The stunning setting of the sun drenched Alhambra with the Sierra Nevada as its picturesque backdrop is reason enough to visit Granada. But it is to the great loss of the tourists that a tour of Granada often begins and ends with the Alhambra, when there is so much more to see.
Albaicín is a quaint hilltop quarter, a maze of alleyways and little squares. To savor the Moorish history, head to an archaeological museum, the Moorish baths and the spectacular La Cartuja monastery. If you can’t handle the queues at the Alhambra, head to the Carmen de los Martires, a peaceful garden complete with strutting peacocks.
Where to Drink
Calle Elvira is a bustling stretch of watering holes. For jazz or flamenco performances, try El Eshavira or if you would prefer a hip hangout, the El Rincón de San Pedro occupies a shady spot at the bottom of the Alhambra gardens.
Where to Eat
Granada’s array of tapas will set your head spinning and is a strong contestant for producing some of Spain’s best. But what really wins you over about Granada’s tapas scene, is that much of it is still free. Tapas is very much seen as a gift of the house, something for a bar to pride itself on and it is the closest you will come to a free lunch! The local vote goes to Los Diamantes (Calle Navas, 26), not much to look at from the outside but the crowds tells a different tale inside.
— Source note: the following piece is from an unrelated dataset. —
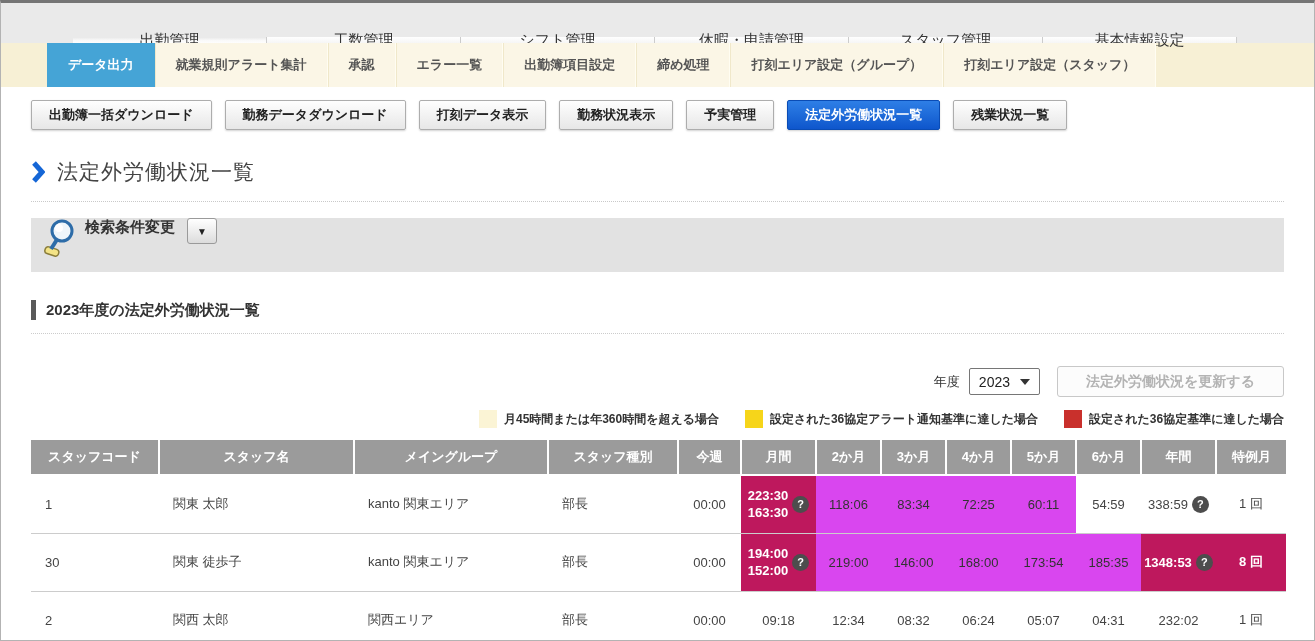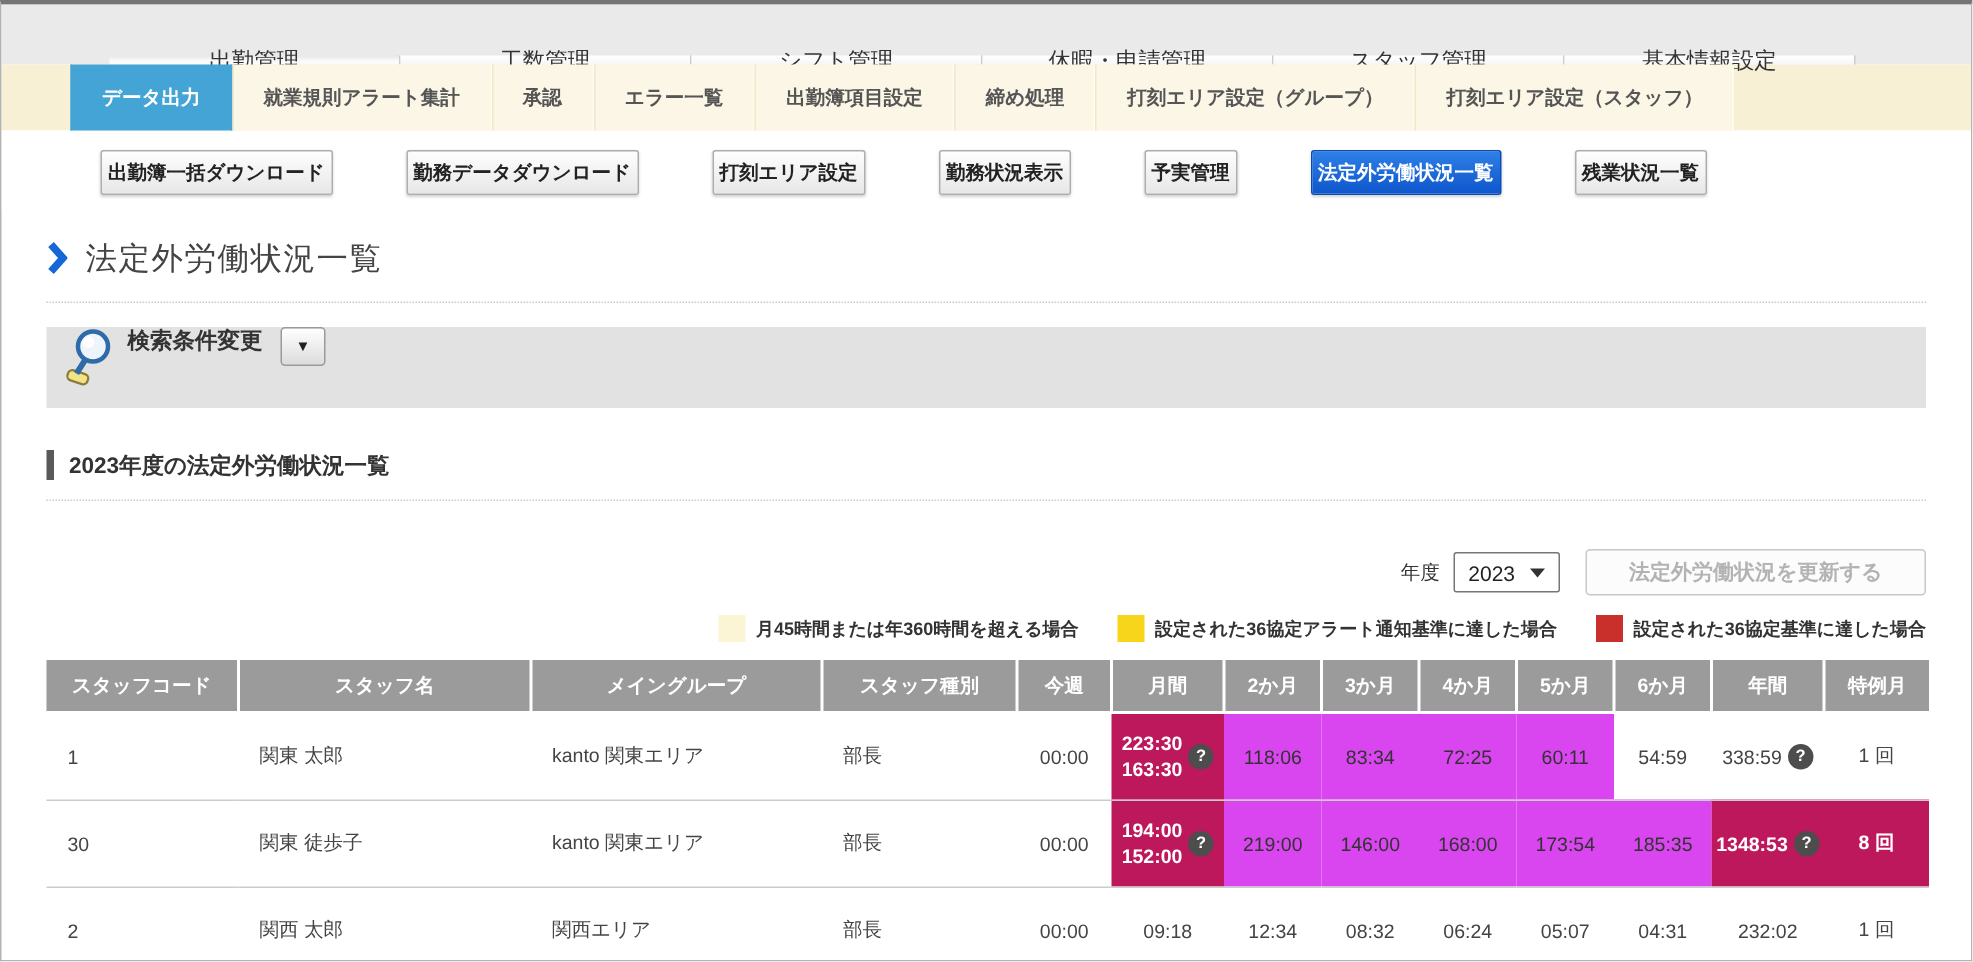"出勤簿一括ダウンロード" .btn { margin-left: 36px -> none; padding: 0 4px -> 0 17px }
The most generous is Bodego la Antigualla (Calle Elvira, 2) and it is popular with students and budget travelers who stock up on hearty dishes, all for the price of a few beers.
Where to Stay
If you are looking for a youth hostel Granada has a number of properties housed in traditional buildings. El Granado hostel dates back to the 13th and 15th century and displays bare-brick walls with modern facilities. The hostel is a few minutes’ walk from the Cathedral and is popular with couples, friends, families and all types of budget travelers. The White Nest Hostel offers guests a cheap breakfast, a sociable games room complete with pool table and also a free city tour.
When to Go
Like most cities in the south of Spain, temperatures can be unbearable in the height of summer. Fortunately it rains very little in Granada and spring or autumn are very pleasant times to visit Granada. In November, Granada hosts one of Europe’s oldest jazz festivals. The Festival de Jazz de Granada is a month-long event with both Spanish and international artists.